H.R. 5613 would require the Secretary of Health and Human Services to continue to apply an exception to the requirement that certain outpatient therapeutic services be provided under the direct supervision of a physician when they are furnished in critical access and small rural hospitals. This exception would apply through calendar year 2016. The Centers for Medicare and Medicaid Services (CMS) currently does not enforce the federal requirement related to direct supervision for those services and CBO does not anticipate that CMS will begin enforcing the requirement in the near future under current law. (Those services are subject to supervision requirements established under state laws.)
Because CBO expects that H.R. 5613 would not change how CMS enforces the direct supervision requirement, we estimate that enacting H.R. 5613 would not affect direct spending or revenues; therefore, pay-as-you-go procedures do not apply.

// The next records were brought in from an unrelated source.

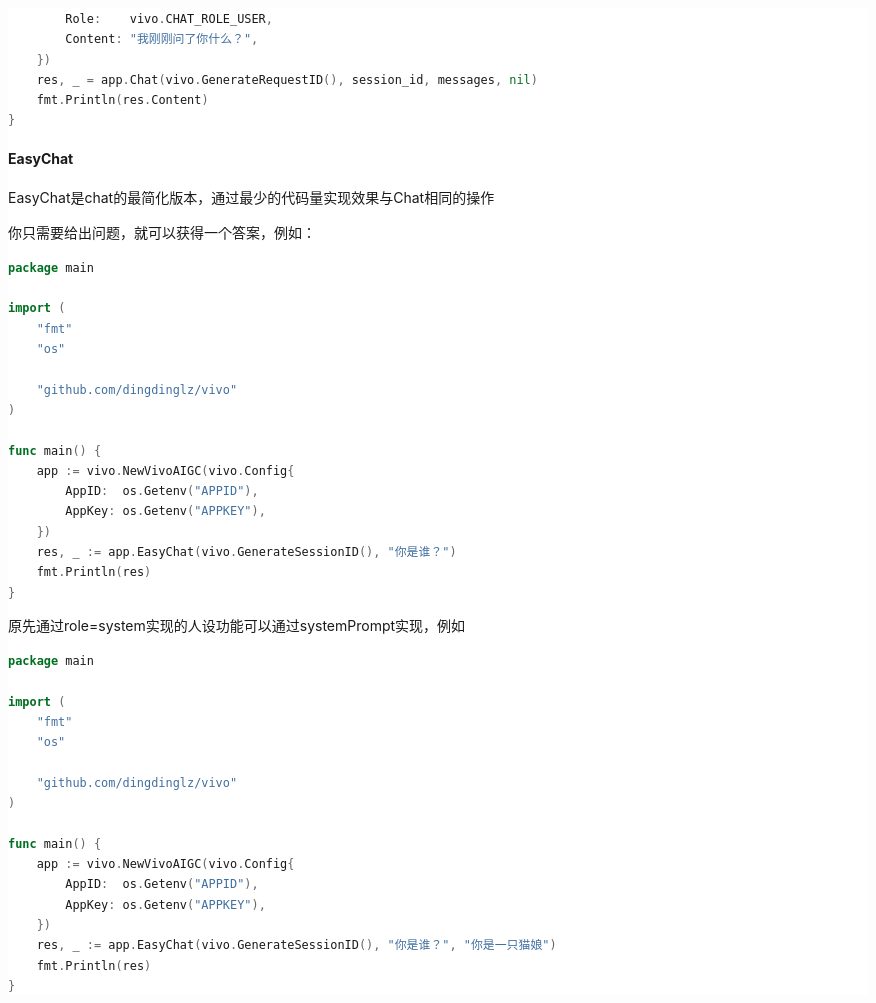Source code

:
 ```go
        Role:    vivo.CHAT_ROLE_USER,
        Content: "我刚刚问了你什么？",
    })
    res, _ = app.Chat(vivo.GenerateRequestID(), session_id, messages, nil)
    fmt.Println(res.Content)
}
```

#### EasyChat

EasyChat是chat的最简化版本，通过最少的代码量实现效果与Chat相同的操作

你只需要给出问题，就可以获得一个答案，例如：

```go
package main

import (
    "fmt"
    "os"

    "github.com/dingdinglz/vivo"
)

func main() {
    app := vivo.NewVivoAIGC(vivo.Config{
        AppID:  os.Getenv("APPID"),
        AppKey: os.Getenv("APPKEY"),
    })
    res, _ := app.EasyChat(vivo.GenerateSessionID(), "你是谁？")
    fmt.Println(res)
}
```

原先通过role=system实现的人设功能可以通过systemPrompt实现，例如

```go
package main

import (
    "fmt"
    "os"

    "github.com/dingdinglz/vivo"
)

func main() {
    app := vivo.NewVivoAIGC(vivo.Config{
        AppID:  os.Getenv("APPID"),
        AppKey: os.Getenv("APPKEY"),
    })
    res, _ := app.EasyChat(vivo.GenerateSessionID(), "你是谁？", "你是一只猫娘")
    fmt.Println(res)
}
```
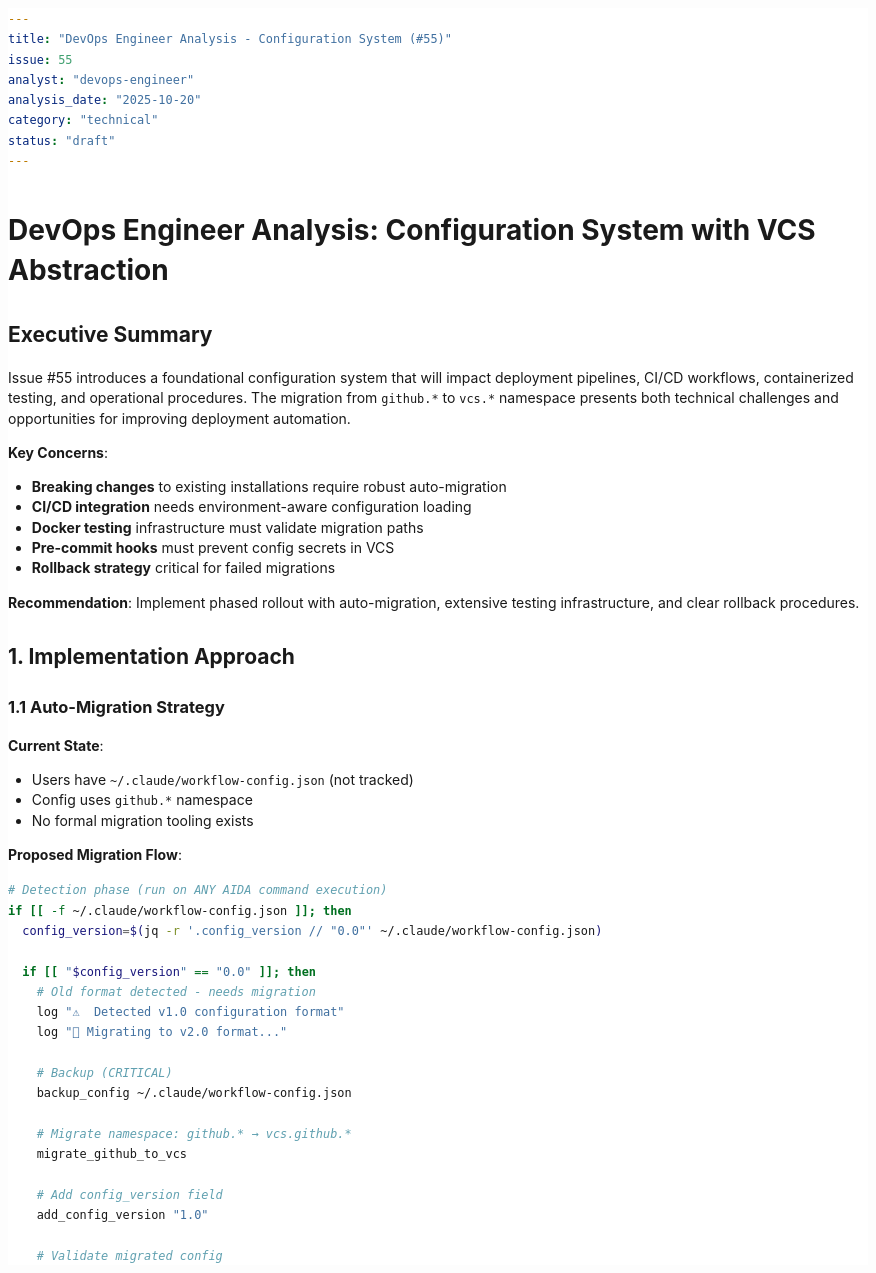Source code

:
 ```yaml
---
title: "DevOps Engineer Analysis - Configuration System (#55)"
issue: 55
analyst: "devops-engineer"
analysis_date: "2025-10-20"
category: "technical"
status: "draft"
---
```


# DevOps Engineer Analysis: Configuration System with VCS Abstraction

## Executive Summary

Issue #55 introduces a foundational configuration system that will impact deployment pipelines, CI/CD workflows, containerized testing, and operational procedures. The migration from `github.*` to `vcs.*` namespace presents both technical challenges and opportunities for improving deployment automation.

**Key Concerns**:

- **Breaking changes** to existing installations require robust auto-migration
- **CI/CD integration** needs environment-aware configuration loading
- **Docker testing** infrastructure must validate migration paths
- **Pre-commit hooks** must prevent config secrets in VCS
- **Rollback strategy** critical for failed migrations

**Recommendation**: Implement phased rollout with auto-migration, extensive testing infrastructure, and clear rollback procedures.

## 1. Implementation Approach

### 1.1 Auto-Migration Strategy

**Current State**:

- Users have `~/.claude/workflow-config.json` (not tracked)
- Config uses `github.*` namespace
- No formal migration tooling exists

**Proposed Migration Flow**:

```bash
# Detection phase (run on ANY AIDA command execution)
if [[ -f ~/.claude/workflow-config.json ]]; then
  config_version=$(jq -r '.config_version // "0.0"' ~/.claude/workflow-config.json)

  if [[ "$config_version" == "0.0" ]]; then
    # Old format detected - needs migration
    log "⚠️  Detected v1.0 configuration format"
    log "🔄 Migrating to v2.0 format..."

    # Backup (CRITICAL)
    backup_config ~/.claude/workflow-config.json

    # Migrate namespace: github.* → vcs.github.*
    migrate_github_to_vcs

    # Add config_version field
    add_config_version "1.0"

    # Validate migrated config
```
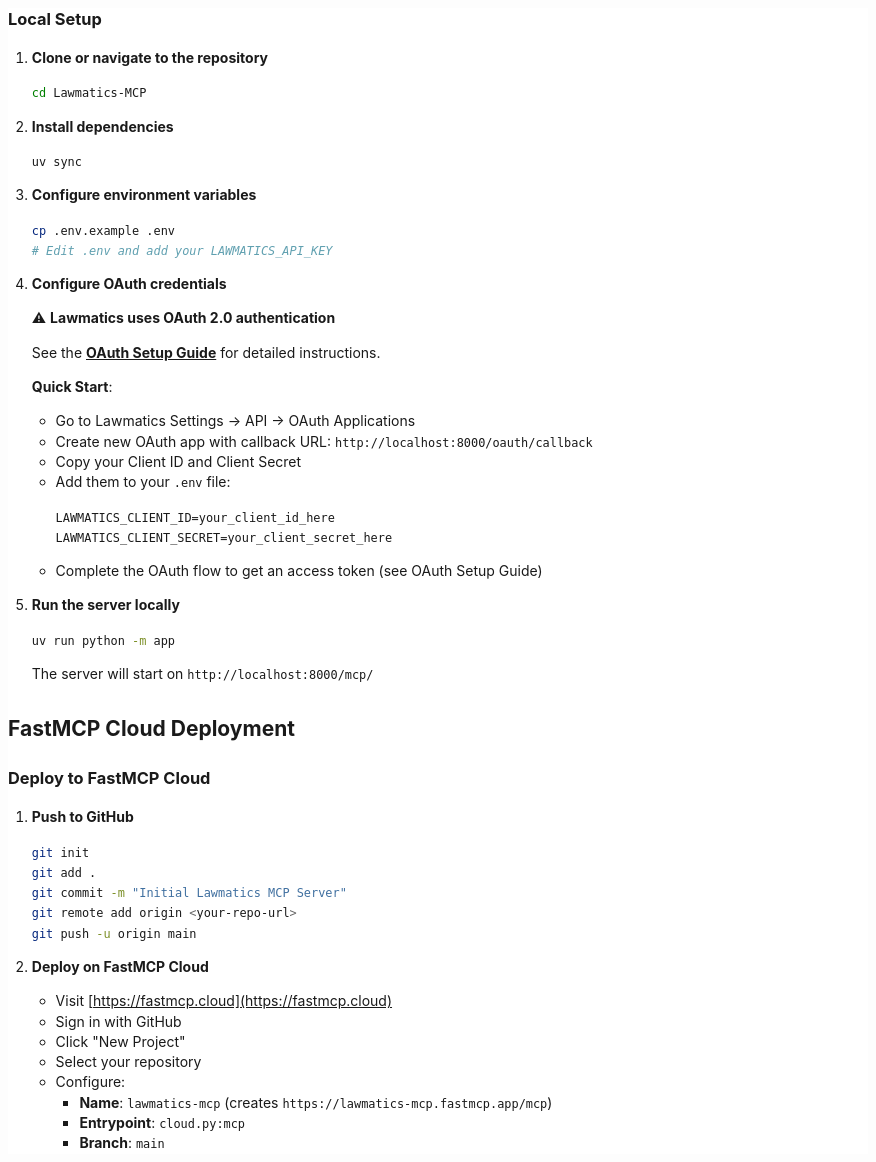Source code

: ### Local Setup

1. **Clone or navigate to the repository**
   ```bash
   cd Lawmatics-MCP
   ```

2. **Install dependencies**
   ```bash
   uv sync
   ```

3. **Configure environment variables**
   ```bash
   cp .env.example .env
   # Edit .env and add your LAWMATICS_API_KEY
   ```

4. **Configure OAuth credentials**

   ⚠️ **Lawmatics uses OAuth 2.0 authentication**

   See the **[OAuth Setup Guide](OAUTH_SETUP_GUIDE.md)** for detailed instructions.

   **Quick Start**:
   - Go to Lawmatics Settings → API → OAuth Applications
   - Create new OAuth app with callback URL: `http://localhost:8000/oauth/callback`
   - Copy your Client ID and Client Secret
   - Add them to your `.env` file:
     ```env
     LAWMATICS_CLIENT_ID=your_client_id_here
     LAWMATICS_CLIENT_SECRET=your_client_secret_here
     ```
   - Complete the OAuth flow to get an access token (see OAuth Setup Guide)

5. **Run the server locally**
   ```bash
   uv run python -m app
   ```

   The server will start on `http://localhost:8000/mcp/`

## FastMCP Cloud Deployment

### Deploy to FastMCP Cloud

1. **Push to GitHub**
   ```bash
   git init
   git add .
   git commit -m "Initial Lawmatics MCP Server"
   git remote add origin <your-repo-url>
   git push -u origin main
   ```

2. **Deploy on FastMCP Cloud**
   - Visit [https://fastmcp.cloud](https://fastmcp.cloud)
   - Sign in with GitHub
   - Click "New Project"
   - Select your repository
   - Configure:
     - **Name**: `lawmatics-mcp` (creates `https://lawmatics-mcp.fastmcp.app/mcp`)
     - **Entrypoint**: `cloud.py:mcp`
     - **Branch**: `main`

Additionally, CBO estimates that enacting H.R. 5613 would not increase net direct spending or on-budget deficits in any of the four consecutive 10-year periods beginning in 2027.
H.R. 5613 would require the Medicare Payment Advisory Commission to analyze and report to Congress on how enforcing the requirement for direct supervision would affect health care provided to beneficiaries. CBO estimates that the cost of this study would be less than $500,000; that spending would be subject to the availability of appropriated funds.
The bill would not impose intergovernmental or private-sector mandates as defined in the Unfunded Mandates Reform Act and would impose no costs on state, local, or tribal governments.